Exemple concret : Paul est en arrêt suite à un accident du travail. Si l'employeur découvre que Paul a volontairement falsifié des documents pour obtenir cet arrêt (faute grave), l'employeur peut le licencier pour faute grave. À l'inverse, si l'entreprise est contrainte de supprimer le poste de Paul pour des raisons économiques objectives et indépendantes de son accident (restructuration, fermeture de l’établissement) et que le maintien du contrat est impossible, l'employeur peut aussi procéder au licenciement en respectant la procédure applicable (motifs, formalités, indemnités, etc.).
- Champ d'application : s'applique pendant les périodes de suspension du contrat (maladie, accident du travail, etc.).
- Deux seules exceptions au principe de protection : faute grave du salarié ou impossibilité de maintenir le contrat pour un motif étranger à l'accident/à la maladie.
- C'est à l'employeur de justifier et de prouver la réalité de la faute grave ou de l'impossibilité indépendante de l'état de santé.
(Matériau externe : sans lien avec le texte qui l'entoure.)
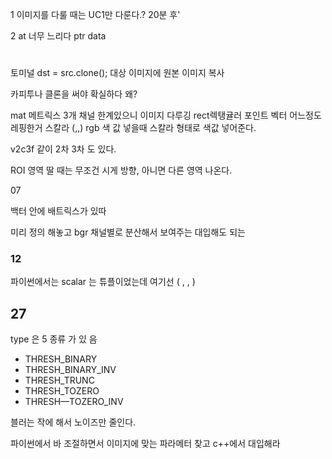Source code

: 1
이미지를 다룰 때는 UC1만 다룬다.?
20분 후'


2
at 너무 느리다
ptr 
data 

#

토미널
dst = src.clone();
대상 이미지에 원본 이미지 복사

카피투나 클론을 써야 확실하다 왜?


mat 메트릭스 3개 채널 한계있으니 이미지 다루깅 
rect렉탱귤러 
포인트 벡터 어느정도 레핑한거
스칼라 (,,) rgb 색 값 넣을때 스칼라 형태로 색값 넣어준다.


v2c3f  같이 2차 3차 도 있다.


ROI 영역 딸 때는 무조건 시게 방향, 아니면 다른 영역 나온다.


07 

백터 안에 배트릭스가 있따

미리 정의 해놓고 bgr 채널별로 분산해서 보여주는 대입해도 되는

### 12

파이썬에서는 scalar 는 튜플이었는데 여기선 ( , , ) 


## 27

type 은 5 종류 가 있 음
* THRESH_BINARY
* THRESH_BINARY_INV
* THRESH_TRUNC
* THRESH_TOZERO
* THRESH—TOZERO_INV

블러는 작에 해서 노이즈만 줄인다.

파이썬에서 바 조절하면서 이미지에 맞는 파라메터 찾고 c++에서 대입해라

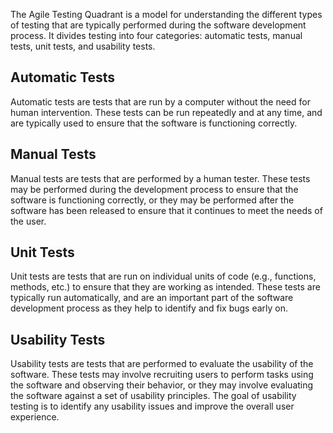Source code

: The Agile Testing Quadrant is a model for understanding the different types of testing that are typically performed during the software development process. It divides testing into four categories: automatic tests, manual tests, unit tests, and usability tests.

## Automatic Tests

Automatic tests are tests that are run by a computer without the need for human intervention. These tests can be run repeatedly and at any time, and are typically used to ensure that the software is functioning correctly.

## Manual Tests

Manual tests are tests that are performed by a human tester. These tests may be performed during the development process to ensure that the software is functioning correctly, or they may be performed after the software has been released to ensure that it continues to meet the needs of the user.

## Unit Tests

Unit tests are tests that are run on individual units of code (e.g., functions, methods, etc.) to ensure that they are working as intended. These tests are typically run automatically, and are an important part of the software development process as they help to identify and fix bugs early on.

## Usability Tests

Usability tests are tests that are performed to evaluate the usability of the software. These tests may involve recruiting users to perform tasks using the software and observing their behavior, or they may involve evaluating the software against a set of usability principles. The goal of usability testing is to identify any usability issues and improve the overall user experience.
- Si le licenciement est lié à l'accident ou à la maladie, il peut être contesté comme irrégulier ou nul ; le motif doit être clairement distinct et documenté.
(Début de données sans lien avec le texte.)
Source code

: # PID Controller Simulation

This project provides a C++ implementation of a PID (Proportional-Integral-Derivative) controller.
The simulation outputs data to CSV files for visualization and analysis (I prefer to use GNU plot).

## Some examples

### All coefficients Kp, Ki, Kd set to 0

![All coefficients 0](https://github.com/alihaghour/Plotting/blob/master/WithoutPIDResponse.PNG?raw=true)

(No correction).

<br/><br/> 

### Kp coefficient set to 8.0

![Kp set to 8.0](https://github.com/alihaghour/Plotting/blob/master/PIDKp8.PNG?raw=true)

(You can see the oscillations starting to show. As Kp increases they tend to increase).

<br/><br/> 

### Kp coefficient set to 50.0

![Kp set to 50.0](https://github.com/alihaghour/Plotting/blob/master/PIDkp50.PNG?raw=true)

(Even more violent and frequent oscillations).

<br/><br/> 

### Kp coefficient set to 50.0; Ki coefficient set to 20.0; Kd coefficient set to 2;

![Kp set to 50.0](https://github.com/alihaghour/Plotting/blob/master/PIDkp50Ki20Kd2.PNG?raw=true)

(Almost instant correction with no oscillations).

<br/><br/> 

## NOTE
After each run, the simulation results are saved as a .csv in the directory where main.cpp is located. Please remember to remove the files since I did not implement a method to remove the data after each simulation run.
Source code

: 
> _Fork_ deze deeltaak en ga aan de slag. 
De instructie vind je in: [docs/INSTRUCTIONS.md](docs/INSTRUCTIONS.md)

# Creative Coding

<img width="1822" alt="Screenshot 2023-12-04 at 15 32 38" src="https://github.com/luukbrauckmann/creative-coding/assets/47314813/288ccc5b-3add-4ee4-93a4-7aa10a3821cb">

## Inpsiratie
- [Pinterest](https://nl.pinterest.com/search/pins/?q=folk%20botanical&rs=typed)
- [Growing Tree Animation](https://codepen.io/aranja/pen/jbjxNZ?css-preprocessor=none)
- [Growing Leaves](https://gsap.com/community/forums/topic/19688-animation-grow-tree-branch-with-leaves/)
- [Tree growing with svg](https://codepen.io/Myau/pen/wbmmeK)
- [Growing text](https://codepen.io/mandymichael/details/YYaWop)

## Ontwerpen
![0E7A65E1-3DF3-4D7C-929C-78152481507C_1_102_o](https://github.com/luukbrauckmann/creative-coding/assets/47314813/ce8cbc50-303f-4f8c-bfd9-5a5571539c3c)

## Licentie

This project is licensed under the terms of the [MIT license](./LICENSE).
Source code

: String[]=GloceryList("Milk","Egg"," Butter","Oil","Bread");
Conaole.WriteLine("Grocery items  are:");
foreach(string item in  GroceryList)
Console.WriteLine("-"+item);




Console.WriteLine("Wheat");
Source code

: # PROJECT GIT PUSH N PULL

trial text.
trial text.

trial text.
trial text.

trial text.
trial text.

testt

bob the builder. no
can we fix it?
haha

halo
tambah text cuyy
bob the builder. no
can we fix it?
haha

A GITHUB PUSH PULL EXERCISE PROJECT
- La procédure à respecter dépend du motif retenu : en cas de faute grave, le salarié peut être privé de préavis ; en cas de licenciement pour motif indépendant (ex. économique), l'employeur doit respecter les règles et obligations propres (consultation, priorités de reclassement, indemnités, etc.).
- Attention au risque de discrimination : le licenciement ne doit pas constituer une sanction liée à l'état de santé ou au statut de victime d'un accident du travail/une maladie professionnelle.